Formal mentoring can be as “formal” as you’d like it to be. Here are five of the most important lessons I’ve learned along the way. You will be able to quickly measure the impact of employing each strategy by how quickly you your relationship and their success grow.
1. Identify non-work challenges that are impacting the mentee’s growth.
We’re not just what we do for work. I’ve had mentees think that if they asked me for advice about challenges they were experiencing outside the workplace, I might view that as weakness. Nothing could be further from the truth. We’re complex beings, and we don’t leave our personal lives at the door when we enter the workplace. What we’re dealing with outside of work impacts our ability to be successful inside. I consider it an honor when a mentee trusts me enough to share personal challenges so we can partner to strategize through them. Your life experience may also see what’s just up ahead for them if they don’t change course! And, from my worldview, it also allows me to keep them in prayer!

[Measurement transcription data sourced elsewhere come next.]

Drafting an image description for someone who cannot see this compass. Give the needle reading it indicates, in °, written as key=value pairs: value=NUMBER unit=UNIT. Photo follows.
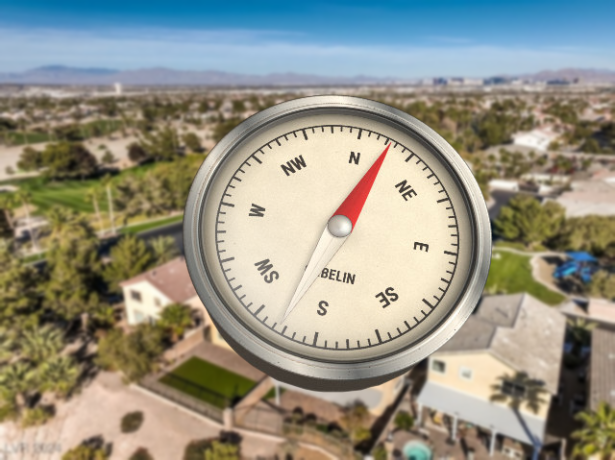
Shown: value=17.5 unit=°
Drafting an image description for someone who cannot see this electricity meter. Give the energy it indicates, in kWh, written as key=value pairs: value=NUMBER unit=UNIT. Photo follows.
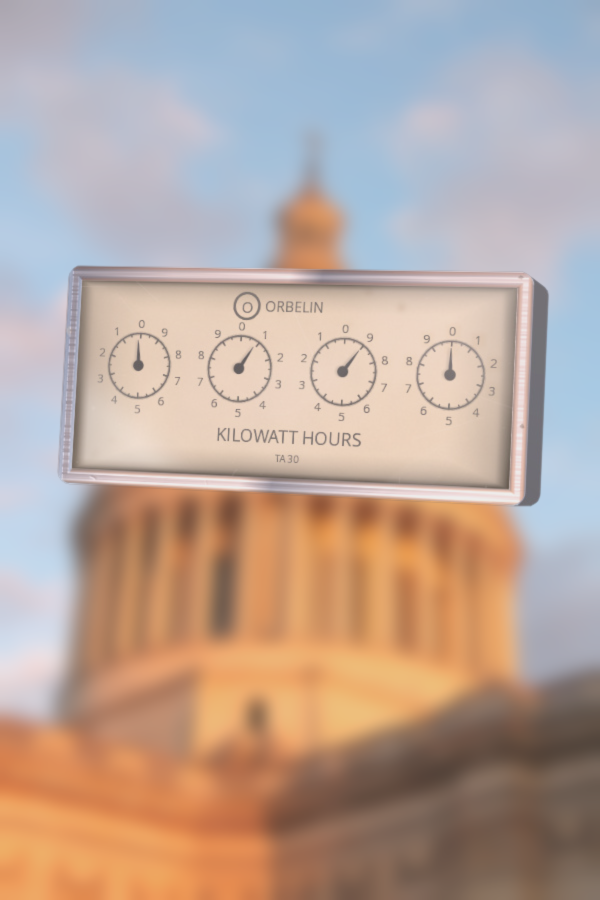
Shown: value=90 unit=kWh
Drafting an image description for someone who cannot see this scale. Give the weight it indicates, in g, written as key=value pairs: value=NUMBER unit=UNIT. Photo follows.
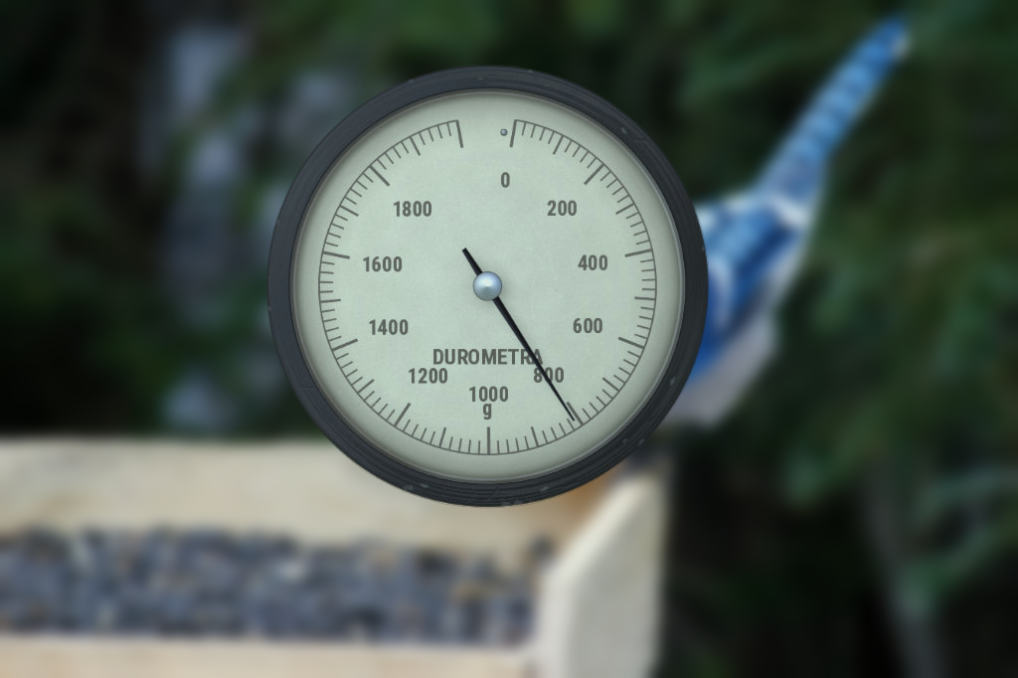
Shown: value=810 unit=g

2. Listen to your mentee – really listen:
Your mentees have a lot to say and they depending on the depth of your relationship, they may not know how to say it! It’s tempting to hear a few details and offer up a detailed list of steps the mentee could take to fix a problem. But I’ve learned the benefit of really listening instead. Instead of offering advice, I ask follow up questions about what I’m hearing them say. I find working through these questions often results in the mentee coming to a new understanding of the challenge, and coming up with solutions on their own. One young woman I mentor is struggling with gaining respect from her older more experienced colleagues. Instead of giving her a list of ways she could earn respect, we talk through the details of situations where she feels disrespected. As she describes the interactions, we break them apart as I probe with questions. As she talks each situation through I find she often has “ah ha” moments. The back and forth allows her the time to look into each situation from a different angle. Armed with this new outlook she plans a new approach.
3. Take time to understand the mentee’s industry so you can understand their professional challenges.

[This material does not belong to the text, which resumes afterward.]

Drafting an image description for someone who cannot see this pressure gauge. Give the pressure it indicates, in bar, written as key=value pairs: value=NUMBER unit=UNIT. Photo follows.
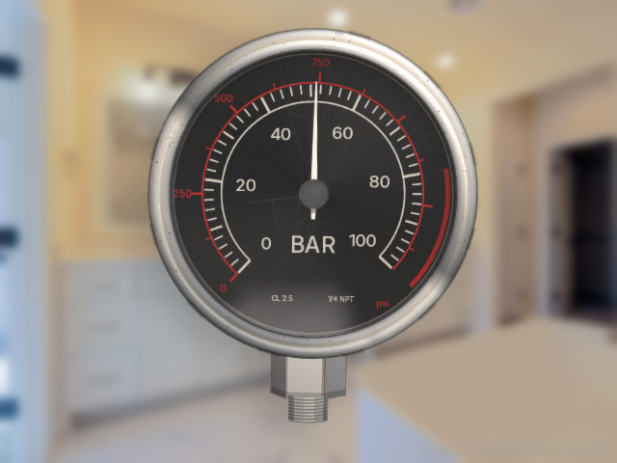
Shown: value=51 unit=bar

You certainly don’t have to do this. We all have skills that span across industries and we don’t need to expand our horizons to offer lessons to mentees. However, I’ve found this extra step grows us both! Now that I’m an author, I frequently find myself with the opportunity to mentor women from a variety of industries who come to know me through my books. When I agree to formally mentor someone, I believe his or her growth is worth my investment of time. I spend time exploring the mentee’s industry and how they fit into it so I’m better prepared to ask questions and delve into situations in a helpful and intelligent way. This not only helps me to connect with my mentees regardless of their industry, but it makes me smarter, too!
4. Give homework.
Consider giving a few pieces of “homework” at the end of each mentoring session. This should be simple but thoughtful, and might include things like, “Make a list about….”, or, “Find and read a blog on…” This ensures the time you’re investing in teaching has a chance to stick as the mentee continues to think about the points you’re exploring together.
5. Follow your meeting with a quick written note, either electronically or hand-written.
Follow up with a written note regarding your meeting. This gives you both a good jumping off point for next time. It will also give you insights into growth as these written notes progress.
Any good mentor/mentee relationship grows both parties. Mentoring takes time, mutual respect and commitment, and it can be the most rewarding thing you ever get to do.